• _Task to complete_: Everything in the records except the pictures needs to be printed again exactly.

• _Input for this task_:

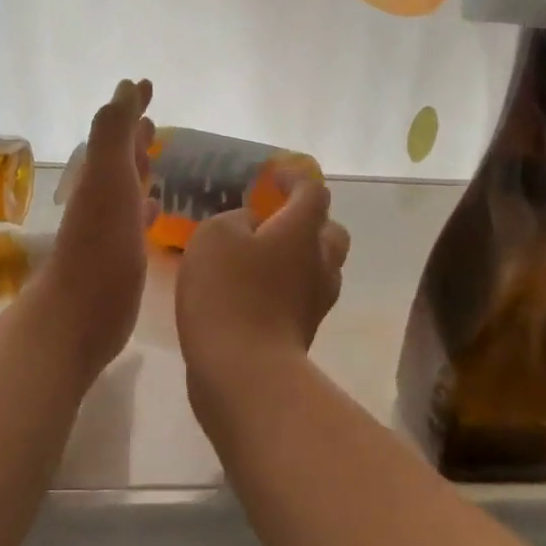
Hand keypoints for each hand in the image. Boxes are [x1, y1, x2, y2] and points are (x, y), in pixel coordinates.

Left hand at [40, 79, 154, 374]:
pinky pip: (134, 223)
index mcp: (99, 175)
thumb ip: (114, 133)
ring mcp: (109, 229)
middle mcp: (101, 197)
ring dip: (139, 171)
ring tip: (157, 159)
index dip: (130, 107)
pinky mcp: (119, 259)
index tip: (146, 85)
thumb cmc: (99, 244)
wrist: (80, 314)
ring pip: (126, 189)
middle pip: (119, 158)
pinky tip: (155, 211)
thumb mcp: (107, 179)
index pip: (116, 130)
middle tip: (153, 121)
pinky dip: (144, 210)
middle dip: (135, 138)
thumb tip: (124, 86)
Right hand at [176, 177, 349, 415]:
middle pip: (331, 231)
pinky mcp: (305, 330)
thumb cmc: (228, 292)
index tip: (273, 176)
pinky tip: (257, 289)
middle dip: (309, 220)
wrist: (243, 369)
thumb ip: (236, 219)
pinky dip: (288, 286)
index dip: (295, 177)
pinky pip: (304, 295)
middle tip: (276, 220)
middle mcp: (320, 261)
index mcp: (302, 230)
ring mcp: (317, 299)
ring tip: (266, 256)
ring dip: (302, 256)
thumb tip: (252, 225)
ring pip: (323, 266)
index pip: (313, 191)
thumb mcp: (214, 237)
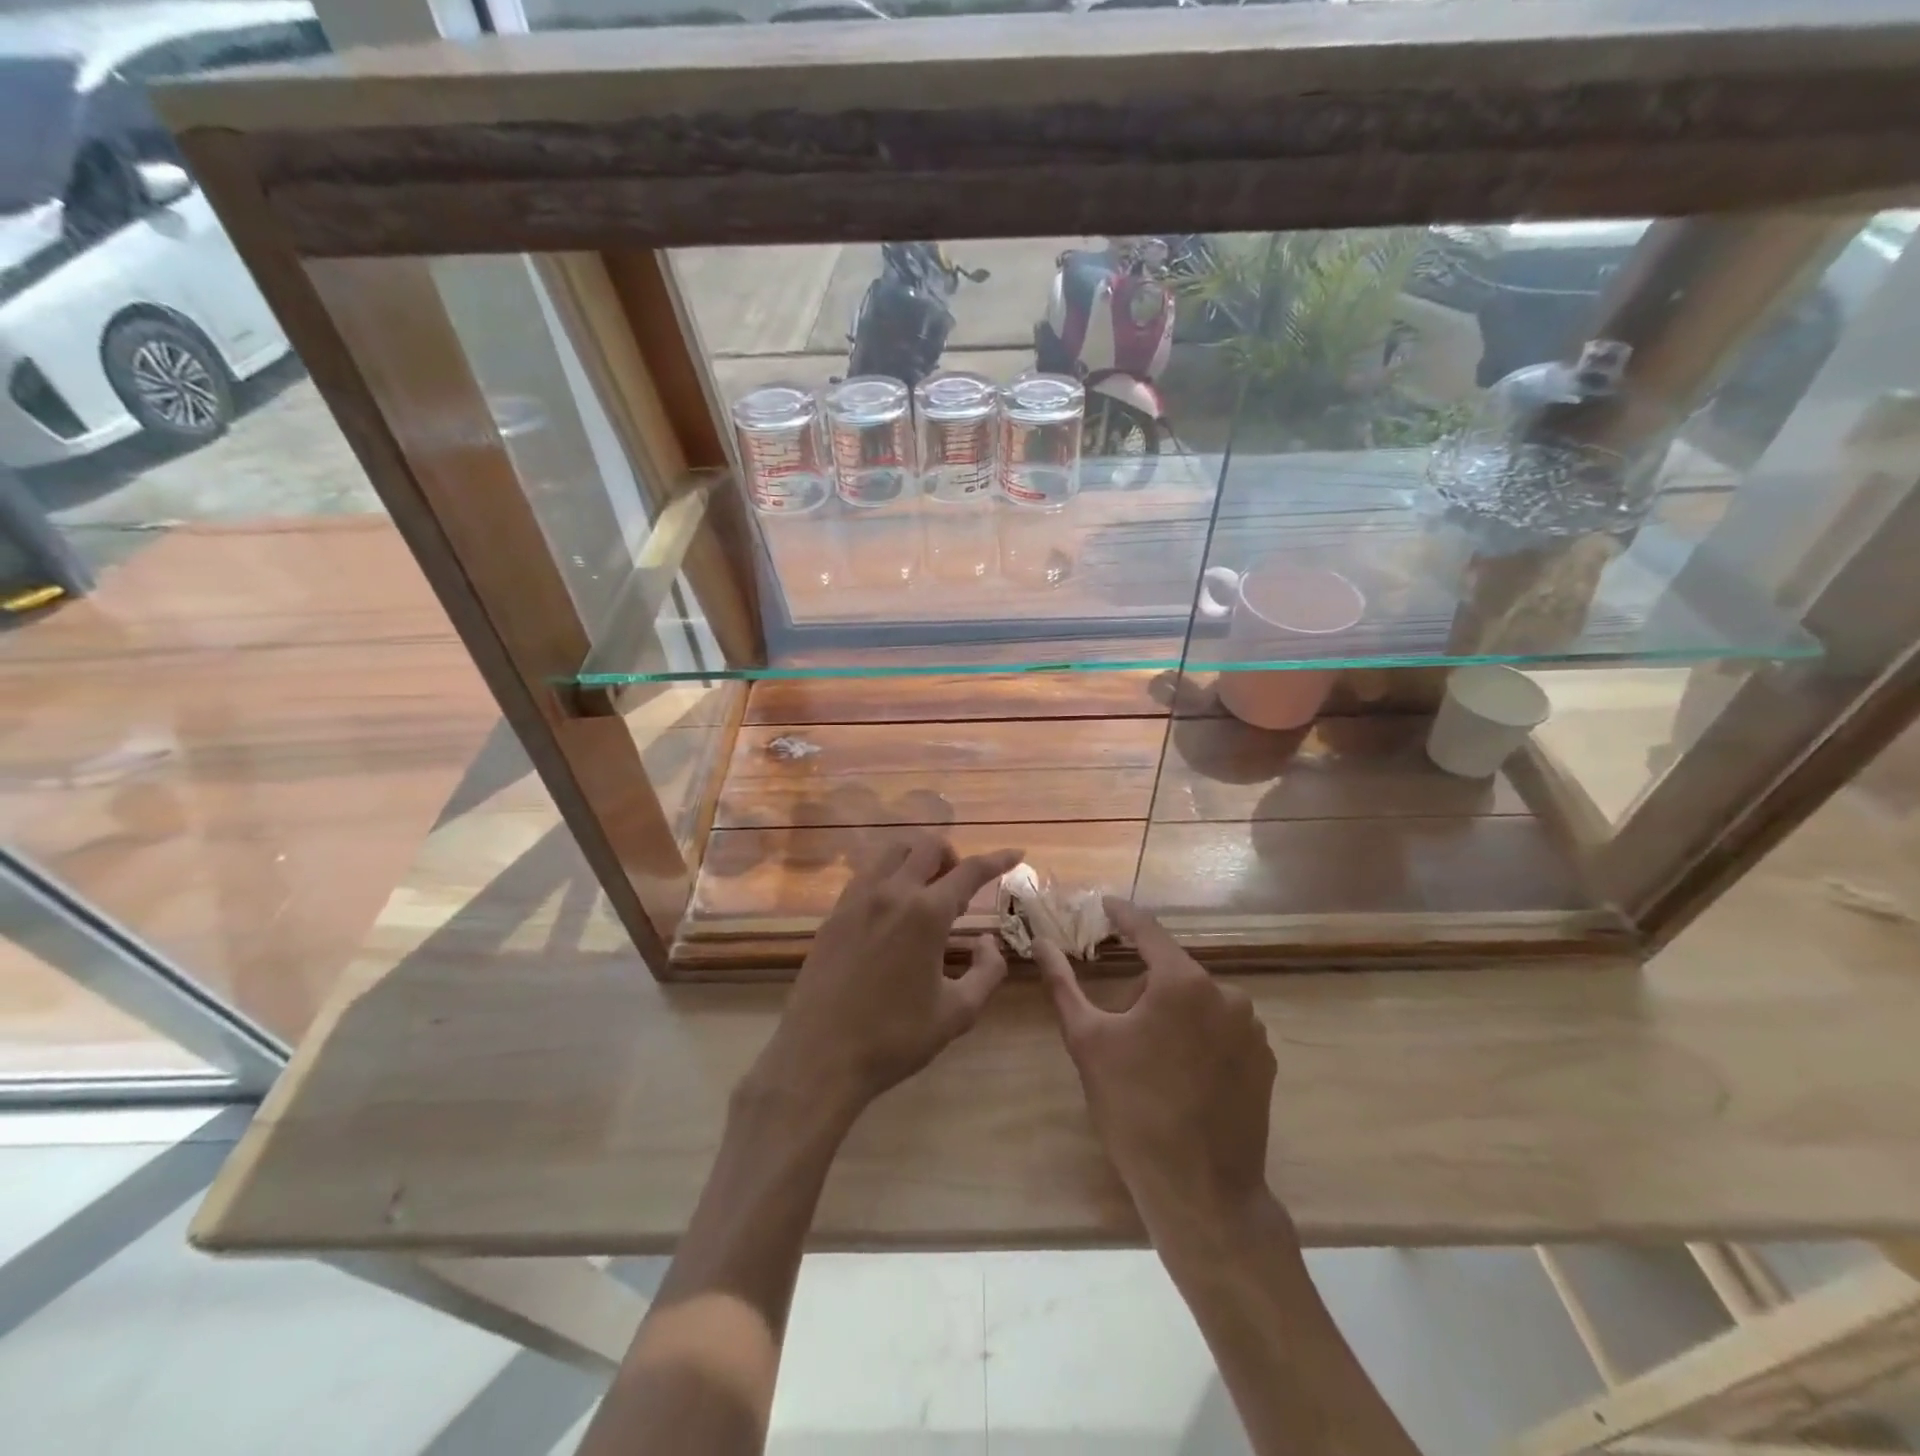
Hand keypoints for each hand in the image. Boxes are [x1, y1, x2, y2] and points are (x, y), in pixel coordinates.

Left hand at [749, 833, 1021, 1126]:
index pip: (971, 870)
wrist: (820, 1056)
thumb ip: (987, 972)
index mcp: (926, 913)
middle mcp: (891, 892)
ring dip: (917, 859)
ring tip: (926, 895)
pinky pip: (867, 875)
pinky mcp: (834, 913)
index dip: (998, 858)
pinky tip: (892, 910)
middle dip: (953, 856)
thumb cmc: (895, 1038)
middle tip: (960, 890)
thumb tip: (989, 942)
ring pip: (892, 852)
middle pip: (927, 846)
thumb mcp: (957, 1013)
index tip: (1016, 852)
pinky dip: (889, 876)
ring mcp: (857, 899)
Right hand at [1035, 898, 1276, 1239]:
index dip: (1123, 915)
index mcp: (1182, 982)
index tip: (1105, 904)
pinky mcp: (1264, 1060)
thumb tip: (1040, 943)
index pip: (1147, 930)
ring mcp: (1252, 1028)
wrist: (1201, 1191)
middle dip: (1144, 986)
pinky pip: (1223, 1029)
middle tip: (1119, 1027)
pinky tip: (1184, 1076)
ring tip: (1152, 1059)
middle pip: (1172, 971)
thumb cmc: (1134, 1109)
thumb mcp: (1087, 1041)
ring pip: (1198, 1002)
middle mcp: (1226, 993)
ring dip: (1173, 1013)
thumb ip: (1062, 984)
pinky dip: (1200, 1037)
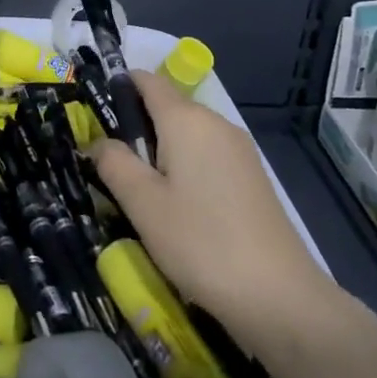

• _Output below_:
Hand keypoints for each hand in the image. Boxes are [x1, y1, x2, y2] and points are (x, y), in pixel coordinates.

Left hand at [40, 79, 154, 374]:
pinky pip: (134, 223)
index mcp: (99, 175)
thumb ip: (114, 133)
ring mcp: (109, 229)
middle mcp: (101, 197)
ring dip: (139, 171)
ring tip: (157, 159)
index dip: (130, 107)
pinky mcp: (119, 259)
index tip: (146, 85)
thumb cmc: (99, 244)
wrist: (80, 314)
ring pip: (126, 189)
middle pip: (119, 158)
pinky tip: (155, 211)
thumb mcp: (107, 179)
index pip: (116, 130)
middle tip: (153, 121)
pinky dip: (144, 210)
middle dip: (135, 138)
thumb tip: (124, 86)
Right hand at [176, 177, 349, 415]:
middle pip: (331, 231)
pinky mcp: (305, 330)
thumb cmc: (228, 292)
index tip: (273, 176)
pinky tip: (257, 289)
middle dip: (309, 220)
wrist: (243, 369)
thumb ip: (236, 219)
pinky dip: (288, 286)
index dip: (295, 177)
pinky pip: (304, 295)
middle tip: (276, 220)
middle mcp: (320, 261)
index mcp: (302, 230)
ring mcp: (317, 299)
ring tip: (266, 256)
ring dip: (302, 256)
thumb tip: (252, 225)
ring pip: (323, 266)
index pip: (313, 191)
thumb mcp: (214, 237)
Hand keypoints for each hand in the image. Boxes are [x1, y1, x2, y2] and points are (x, y), in pixel coordinates.

Left hand at [749, 833, 1021, 1126]:
index pip: (971, 870)
wrist: (820, 1056)
thumb ip: (987, 972)
index mcp: (926, 913)
middle mcp: (891, 892)
ring dip: (917, 859)
ring tip: (926, 895)
pinky pip: (867, 875)
pinky mcp: (834, 913)
index dip: (998, 858)
pinky tip: (892, 910)
middle dip: (953, 856)
thumb cmc: (895, 1038)
middle tip: (960, 890)
thumb tip: (989, 942)
ring pip: (892, 852)
middle pip: (927, 846)
thumb mcp: (957, 1013)
index tip: (1016, 852)
pinky dip: (889, 876)
ring mcp: (857, 899)
Right hand at [1035, 898, 1276, 1239]:
index dip: (1123, 915)
index mcp: (1182, 982)
index tip: (1105, 904)
pinky mcp: (1264, 1060)
thumb tip: (1040, 943)
index pip: (1147, 930)
ring mcp: (1252, 1028)
wrist: (1201, 1191)
middle dip: (1144, 986)
pinky pip: (1223, 1029)
middle tip: (1119, 1027)
pinky tip: (1184, 1076)
ring tip: (1152, 1059)
middle pip: (1172, 971)
thumb cmc: (1134, 1109)
thumb mcp: (1087, 1041)
ring pip: (1198, 1002)
middle mcp: (1226, 993)
ring dip: (1173, 1013)
thumb ip: (1062, 984)
pinky dip: (1200, 1037)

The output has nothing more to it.